▶ EXTRACT TO READ
[Begin]
And what is Quentin, the person around who all these character revolve? A sad little nerd king, according to Umber, who’s not wrong. But also a god-killer.

I don’t think even Quentin saw that one coming.

All this change and growth was not obtained easily, and it’s certainly no guarantee of success. Looking back over season two, it’s a season of mistakes, and painful ones—betrayed trust, vindictive aggression, boundless certainty, selfish love. These mistakes are defining, but they’re not limiting. Or they don’t have to be. And sometimes they’re not mistakes, but they feel like the wrong choice anyway. Julia is whole again, her shade returned to her by Our Lady Underground—and she’s exhausted, traumatized, tangled in panic attacks and memories. There is no kinder moment this hour than Eliot, asking if she’s ok, but making a face as he does it: He knows the answer. She’s not. And so he adjusts his request for her help just a little bit, framing it as a challenge, and a way for her not to be alone.

“Why do you care?”
“I just do?”

Caring can’t always be explained, but it’s never a mistake. Eliot will make—has made—his share of fuckups, but more than anyone, he’s accepted them, and the role he has to play. He’s a king. And being a king has taught him the thing everyone has had to come to terms with this season.

“You know what you learn when you’re a high king? Screwing up is inevitable, and there are some fuckups you can never unfuck.”


You can’t unfuck some things. But you can survive them. You can try, and fail, and try again, harder and better and smarter. The problem is that there are gods around, and they have not yet learned to accept their screwups. They would rather smash their toys and go home, building more perfect worlds in tiny linear boxes.

Ember and Umber are like petulant little children, mad that a toy got dirty. Only a new one will do. But humans don’t have that option. We don’t get to throw away a dirty, imperfect life in favor of a new one. And so we learn to survive our mistakes, even when it costs us. Margo’s mistake with Fen and the fairies costs her an eye, a symbolic loss if ever I saw one. She didn’t see what she’d gotten them into, or how fully Eliot was invested in his kinghood, his wife, his family. They have a perfectly them moment of understanding, but the rift between them can’t be ignored.
[End]
▶ GIVEN EXERCISE A
According to the recap, season two is a season of painful mistakes. List those mistakes.

▶ SUPPLIED DATA
[Begin]
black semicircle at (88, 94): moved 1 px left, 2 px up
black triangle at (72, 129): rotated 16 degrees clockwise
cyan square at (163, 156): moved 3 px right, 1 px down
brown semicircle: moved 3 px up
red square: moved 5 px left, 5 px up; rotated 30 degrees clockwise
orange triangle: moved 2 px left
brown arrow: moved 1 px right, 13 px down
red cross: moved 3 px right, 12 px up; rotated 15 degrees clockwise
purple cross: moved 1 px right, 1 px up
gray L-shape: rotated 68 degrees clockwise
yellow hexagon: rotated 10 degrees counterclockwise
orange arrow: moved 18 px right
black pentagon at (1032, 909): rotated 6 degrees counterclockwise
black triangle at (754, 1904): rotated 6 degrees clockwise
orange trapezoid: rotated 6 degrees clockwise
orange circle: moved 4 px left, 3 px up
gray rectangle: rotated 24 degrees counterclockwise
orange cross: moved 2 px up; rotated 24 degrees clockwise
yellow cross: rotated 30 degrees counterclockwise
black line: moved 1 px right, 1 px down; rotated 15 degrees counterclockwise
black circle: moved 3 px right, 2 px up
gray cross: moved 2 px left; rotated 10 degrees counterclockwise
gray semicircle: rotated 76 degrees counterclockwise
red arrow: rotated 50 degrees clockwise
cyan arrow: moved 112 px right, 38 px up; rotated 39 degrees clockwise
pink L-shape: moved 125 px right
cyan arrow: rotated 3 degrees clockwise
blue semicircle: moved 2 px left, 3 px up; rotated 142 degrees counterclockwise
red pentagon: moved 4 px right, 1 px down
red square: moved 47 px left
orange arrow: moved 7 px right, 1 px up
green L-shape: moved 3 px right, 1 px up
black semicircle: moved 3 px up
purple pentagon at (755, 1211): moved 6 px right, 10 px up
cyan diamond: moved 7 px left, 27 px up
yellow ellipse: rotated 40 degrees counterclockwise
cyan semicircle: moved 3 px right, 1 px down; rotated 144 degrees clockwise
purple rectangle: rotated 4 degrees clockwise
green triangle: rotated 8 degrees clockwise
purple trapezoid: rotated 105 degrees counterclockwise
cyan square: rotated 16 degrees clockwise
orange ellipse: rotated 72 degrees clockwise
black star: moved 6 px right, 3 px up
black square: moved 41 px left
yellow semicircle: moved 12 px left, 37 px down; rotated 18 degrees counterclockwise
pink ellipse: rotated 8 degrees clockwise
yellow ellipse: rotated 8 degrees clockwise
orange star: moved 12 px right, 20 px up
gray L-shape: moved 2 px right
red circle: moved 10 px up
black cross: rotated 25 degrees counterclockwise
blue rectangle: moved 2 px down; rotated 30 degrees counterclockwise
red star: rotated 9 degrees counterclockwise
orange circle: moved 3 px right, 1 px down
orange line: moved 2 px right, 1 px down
[End]
▶ GIVEN EXERCISE B
Copy the listing word for word, everything from its first line down to the line containing "red arrow: rotated 50 degrees clockwise", with both of those lines included.

▶ TASK OUTPUT A
- betrayed trust
- vindictive aggression
- boundless certainty
- selfish love

▶ TASK OUTPUT B
black semicircle at (88, 94): moved 1 px left, 2 px up
black triangle at (72, 129): rotated 16 degrees clockwise
cyan square at (163, 156): moved 3 px right, 1 px down
brown semicircle: moved 3 px up
red square: moved 5 px left, 5 px up; rotated 30 degrees clockwise
orange triangle: moved 2 px left
brown arrow: moved 1 px right, 13 px down
red cross: moved 3 px right, 12 px up; rotated 15 degrees clockwise
purple cross: moved 1 px right, 1 px up
gray L-shape: rotated 68 degrees clockwise
yellow hexagon: rotated 10 degrees counterclockwise
orange arrow: moved 18 px right
black pentagon at (1032, 909): rotated 6 degrees counterclockwise
black triangle at (754, 1904): rotated 6 degrees clockwise
orange trapezoid: rotated 6 degrees clockwise
orange circle: moved 4 px left, 3 px up
gray rectangle: rotated 24 degrees counterclockwise
orange cross: moved 2 px up; rotated 24 degrees clockwise
yellow cross: rotated 30 degrees counterclockwise
black line: moved 1 px right, 1 px down; rotated 15 degrees counterclockwise
black circle: moved 3 px right, 2 px up
gray cross: moved 2 px left; rotated 10 degrees counterclockwise
gray semicircle: rotated 76 degrees counterclockwise
red arrow: rotated 50 degrees clockwise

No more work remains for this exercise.